In all cases there was a faster and more intensive improvement in the psychomotor, sensory, social and bioelectric disturbances when 5-hydroxytryptophan was associated with piracetam.

References

Boissier, J.B., and Simon, P.: Preliminary pharmacologic study of a psychotropic substance [in French]. Thérapie 21, 799-811, 1996.
Bures, J., and Buresova, O.: Cortical spreading depression as a memory-disturbing factor. J. Comp. Physiol.-Psychol., 56, 268-272, 1965.
Cruz, M., Torralba, A., Rodriguez-Hierro, A.F., and Muñoz-Lopex, F.: The treatment of Mongol children with a new derivative of 5-hydroxytryptophan [In Spanish]. XIII International Congress of Paediatrics, Vienna, 1971.

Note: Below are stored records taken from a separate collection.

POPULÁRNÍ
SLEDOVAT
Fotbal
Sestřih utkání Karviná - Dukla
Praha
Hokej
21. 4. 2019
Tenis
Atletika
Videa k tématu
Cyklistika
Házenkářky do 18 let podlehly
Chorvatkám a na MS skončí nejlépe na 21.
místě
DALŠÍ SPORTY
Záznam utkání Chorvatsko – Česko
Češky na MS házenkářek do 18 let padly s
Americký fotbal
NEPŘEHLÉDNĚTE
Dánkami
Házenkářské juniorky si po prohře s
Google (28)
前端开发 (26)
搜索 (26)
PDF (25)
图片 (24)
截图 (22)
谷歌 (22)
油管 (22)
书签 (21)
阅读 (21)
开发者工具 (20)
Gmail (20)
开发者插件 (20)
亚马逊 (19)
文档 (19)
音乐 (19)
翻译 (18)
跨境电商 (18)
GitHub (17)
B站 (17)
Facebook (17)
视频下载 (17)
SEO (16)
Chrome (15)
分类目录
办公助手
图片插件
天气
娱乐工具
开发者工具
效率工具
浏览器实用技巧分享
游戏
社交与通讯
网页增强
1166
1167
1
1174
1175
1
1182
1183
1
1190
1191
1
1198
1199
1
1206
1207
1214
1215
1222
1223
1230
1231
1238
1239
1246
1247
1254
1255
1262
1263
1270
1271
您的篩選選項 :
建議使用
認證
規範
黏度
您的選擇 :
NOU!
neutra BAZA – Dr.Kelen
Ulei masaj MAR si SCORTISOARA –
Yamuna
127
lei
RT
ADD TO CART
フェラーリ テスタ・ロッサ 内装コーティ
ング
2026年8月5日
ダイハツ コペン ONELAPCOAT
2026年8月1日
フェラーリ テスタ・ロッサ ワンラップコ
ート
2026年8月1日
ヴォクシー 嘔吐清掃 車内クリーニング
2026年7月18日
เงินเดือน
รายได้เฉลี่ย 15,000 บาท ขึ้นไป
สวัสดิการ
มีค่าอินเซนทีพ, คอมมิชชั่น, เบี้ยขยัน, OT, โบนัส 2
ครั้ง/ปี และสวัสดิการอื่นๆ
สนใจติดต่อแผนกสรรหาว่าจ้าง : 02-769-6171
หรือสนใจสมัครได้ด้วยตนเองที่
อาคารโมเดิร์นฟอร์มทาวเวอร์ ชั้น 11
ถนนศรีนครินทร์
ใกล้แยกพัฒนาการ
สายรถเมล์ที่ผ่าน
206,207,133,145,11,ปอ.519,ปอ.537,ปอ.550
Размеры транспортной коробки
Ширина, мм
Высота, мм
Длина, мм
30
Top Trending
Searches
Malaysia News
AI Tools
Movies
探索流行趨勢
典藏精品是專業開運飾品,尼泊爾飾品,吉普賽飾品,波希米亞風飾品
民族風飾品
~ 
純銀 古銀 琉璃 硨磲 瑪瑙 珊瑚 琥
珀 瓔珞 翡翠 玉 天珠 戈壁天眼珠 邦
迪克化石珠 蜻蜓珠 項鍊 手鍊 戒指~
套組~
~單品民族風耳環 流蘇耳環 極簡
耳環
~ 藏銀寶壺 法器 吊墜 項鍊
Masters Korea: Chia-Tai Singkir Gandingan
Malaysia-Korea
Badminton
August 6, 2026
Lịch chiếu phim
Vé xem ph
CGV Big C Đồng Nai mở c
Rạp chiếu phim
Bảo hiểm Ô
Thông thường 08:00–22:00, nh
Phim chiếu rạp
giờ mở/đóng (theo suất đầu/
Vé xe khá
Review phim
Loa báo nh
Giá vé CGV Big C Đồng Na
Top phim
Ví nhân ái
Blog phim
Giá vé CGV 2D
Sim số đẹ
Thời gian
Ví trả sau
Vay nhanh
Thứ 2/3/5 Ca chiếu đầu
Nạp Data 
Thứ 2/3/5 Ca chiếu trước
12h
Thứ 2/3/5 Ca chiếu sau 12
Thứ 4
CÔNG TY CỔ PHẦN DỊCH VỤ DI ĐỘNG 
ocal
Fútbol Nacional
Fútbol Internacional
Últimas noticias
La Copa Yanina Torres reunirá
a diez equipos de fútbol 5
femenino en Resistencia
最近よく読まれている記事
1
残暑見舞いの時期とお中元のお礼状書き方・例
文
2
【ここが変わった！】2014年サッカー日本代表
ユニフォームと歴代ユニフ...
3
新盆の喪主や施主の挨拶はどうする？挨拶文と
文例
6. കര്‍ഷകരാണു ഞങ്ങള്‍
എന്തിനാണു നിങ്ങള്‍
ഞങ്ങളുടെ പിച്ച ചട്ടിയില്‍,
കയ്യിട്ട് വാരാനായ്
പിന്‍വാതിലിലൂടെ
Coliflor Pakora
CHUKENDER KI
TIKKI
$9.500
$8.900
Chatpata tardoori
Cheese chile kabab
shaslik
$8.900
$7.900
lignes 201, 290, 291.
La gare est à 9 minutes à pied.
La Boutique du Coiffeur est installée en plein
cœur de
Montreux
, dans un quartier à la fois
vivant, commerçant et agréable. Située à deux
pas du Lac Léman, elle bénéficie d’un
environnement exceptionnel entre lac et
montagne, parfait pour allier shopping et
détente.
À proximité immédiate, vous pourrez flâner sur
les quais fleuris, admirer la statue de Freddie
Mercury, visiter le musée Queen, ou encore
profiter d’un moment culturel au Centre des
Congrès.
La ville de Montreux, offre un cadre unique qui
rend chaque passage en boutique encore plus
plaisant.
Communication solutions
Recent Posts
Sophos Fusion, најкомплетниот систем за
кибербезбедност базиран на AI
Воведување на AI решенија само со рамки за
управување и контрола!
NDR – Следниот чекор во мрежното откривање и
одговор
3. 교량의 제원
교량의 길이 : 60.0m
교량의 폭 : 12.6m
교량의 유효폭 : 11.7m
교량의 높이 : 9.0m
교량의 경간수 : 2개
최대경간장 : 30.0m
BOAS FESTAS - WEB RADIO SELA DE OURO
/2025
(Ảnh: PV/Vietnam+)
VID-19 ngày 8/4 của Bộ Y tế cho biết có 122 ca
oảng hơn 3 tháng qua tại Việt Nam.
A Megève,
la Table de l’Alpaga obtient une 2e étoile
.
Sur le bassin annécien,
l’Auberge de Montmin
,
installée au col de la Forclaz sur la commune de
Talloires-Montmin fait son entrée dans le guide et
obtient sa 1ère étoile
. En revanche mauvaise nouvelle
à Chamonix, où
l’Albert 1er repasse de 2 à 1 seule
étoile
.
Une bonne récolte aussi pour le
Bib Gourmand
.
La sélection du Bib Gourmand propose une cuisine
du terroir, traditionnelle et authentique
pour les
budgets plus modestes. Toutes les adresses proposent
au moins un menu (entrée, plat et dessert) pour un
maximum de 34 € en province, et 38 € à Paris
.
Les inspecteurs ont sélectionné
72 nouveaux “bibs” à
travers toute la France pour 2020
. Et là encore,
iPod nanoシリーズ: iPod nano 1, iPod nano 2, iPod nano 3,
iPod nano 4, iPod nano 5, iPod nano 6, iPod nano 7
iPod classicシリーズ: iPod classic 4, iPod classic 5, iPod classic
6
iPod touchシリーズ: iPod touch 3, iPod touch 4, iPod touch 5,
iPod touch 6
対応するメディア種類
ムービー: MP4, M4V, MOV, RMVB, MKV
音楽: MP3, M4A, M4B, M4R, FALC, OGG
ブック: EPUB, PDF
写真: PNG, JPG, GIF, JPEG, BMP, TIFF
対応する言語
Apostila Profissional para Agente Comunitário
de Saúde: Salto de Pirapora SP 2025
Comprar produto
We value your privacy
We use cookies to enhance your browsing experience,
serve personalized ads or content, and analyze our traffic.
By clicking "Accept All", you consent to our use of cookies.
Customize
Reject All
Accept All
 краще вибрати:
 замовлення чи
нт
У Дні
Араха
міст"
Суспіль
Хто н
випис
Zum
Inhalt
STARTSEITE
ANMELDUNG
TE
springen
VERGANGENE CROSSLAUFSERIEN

Cruz, M., Torralba, A., Muñoz-Lopex, F., and Rodriguez-Hierro, F.: New perspectives in the treatment of Down's syndrome [in Spanish]. VIII Meeting of the Spanish Paediatrics Association, Sevilla, 1970.
Narikasvili, S.P.: Direct and indirect cortical influences on thalamic nuclei, 287-298. 1970.
Mendiguchia Quijada, J.: Pyridoxine ketoglutarate in mental deficiency [in Spanish]. II Congress of Child Neuropsychiatry, Madrid, 1971.
Martinez Roldan, C., Zeledon Pochet, F., and Vila-Coro, A.: Pharmacology of Dromia [in Spanish]. XI National Congress of Neuropsychiatry, Torremolinos, 1971.